-- Given entries follows --

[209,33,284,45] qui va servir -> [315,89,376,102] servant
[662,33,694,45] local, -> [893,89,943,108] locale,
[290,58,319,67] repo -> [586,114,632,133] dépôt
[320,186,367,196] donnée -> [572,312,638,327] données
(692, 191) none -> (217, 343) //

-- Given entries concluded --
-- Given entries follows --

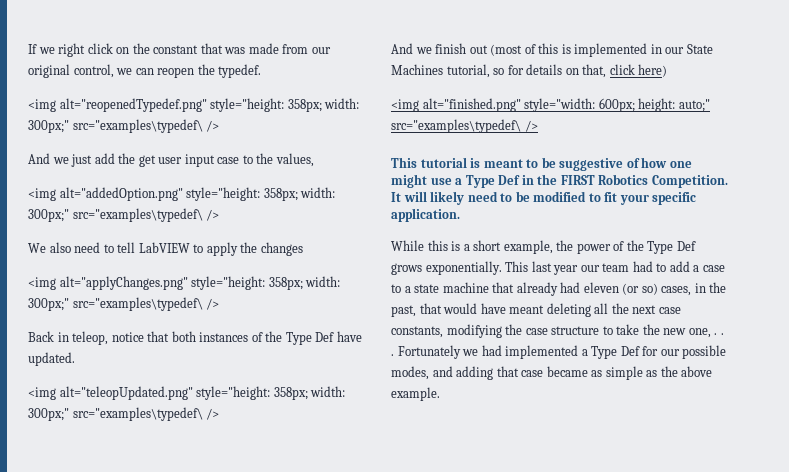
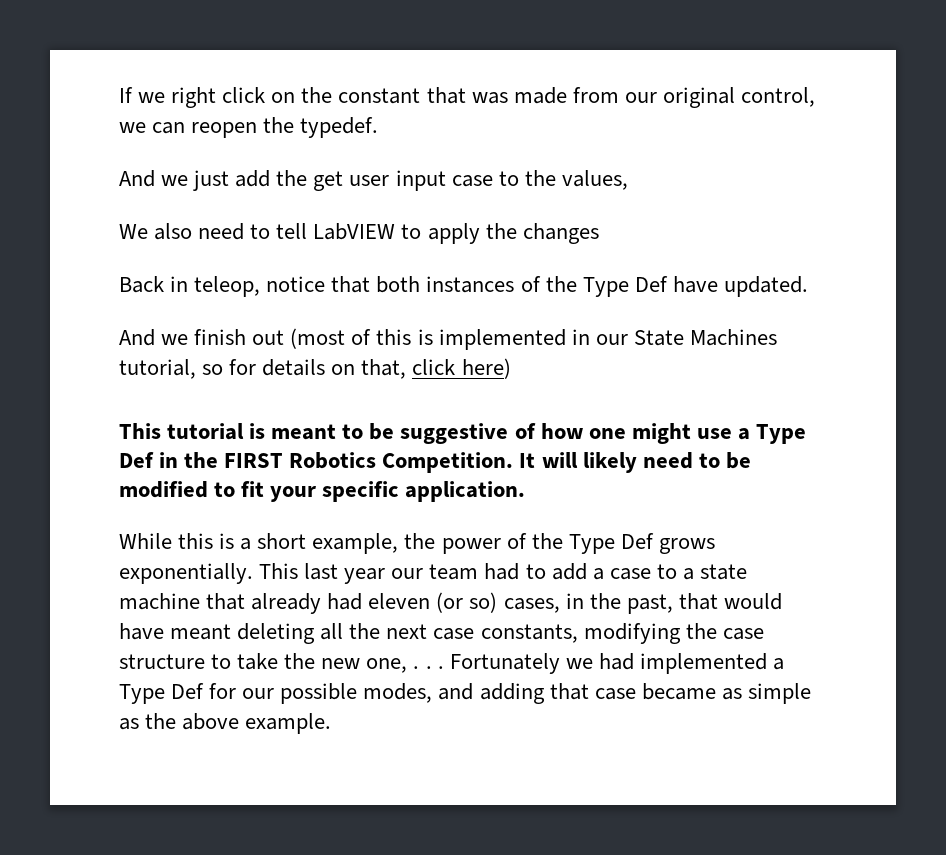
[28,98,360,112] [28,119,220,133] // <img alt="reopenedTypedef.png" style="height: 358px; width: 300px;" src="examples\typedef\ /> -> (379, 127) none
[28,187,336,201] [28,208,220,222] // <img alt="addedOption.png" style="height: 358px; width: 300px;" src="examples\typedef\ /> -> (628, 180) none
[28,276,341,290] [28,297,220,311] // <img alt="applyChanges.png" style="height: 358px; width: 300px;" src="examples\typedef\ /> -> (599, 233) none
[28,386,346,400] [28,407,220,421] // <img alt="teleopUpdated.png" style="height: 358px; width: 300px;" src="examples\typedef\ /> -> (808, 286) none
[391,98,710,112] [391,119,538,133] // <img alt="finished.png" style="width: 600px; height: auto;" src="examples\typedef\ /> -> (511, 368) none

-- Given entries concluded --

● The task
All that should be written out is the stretch of lines above between the one holding "[209,33,284,45] qui va" and the one holding "(692, 191) none -> (217, 343) //", inclusive, exactly as given.

● Result below
[209,33,284,45] qui va servir -> [315,89,376,102] servant
[662,33,694,45] local, -> [893,89,943,108] locale,
[290,58,319,67] repo -> [586,114,632,133] dépôt
[320,186,367,196] donnée -> [572,312,638,327] données
(692, 191) none -> (217, 343) //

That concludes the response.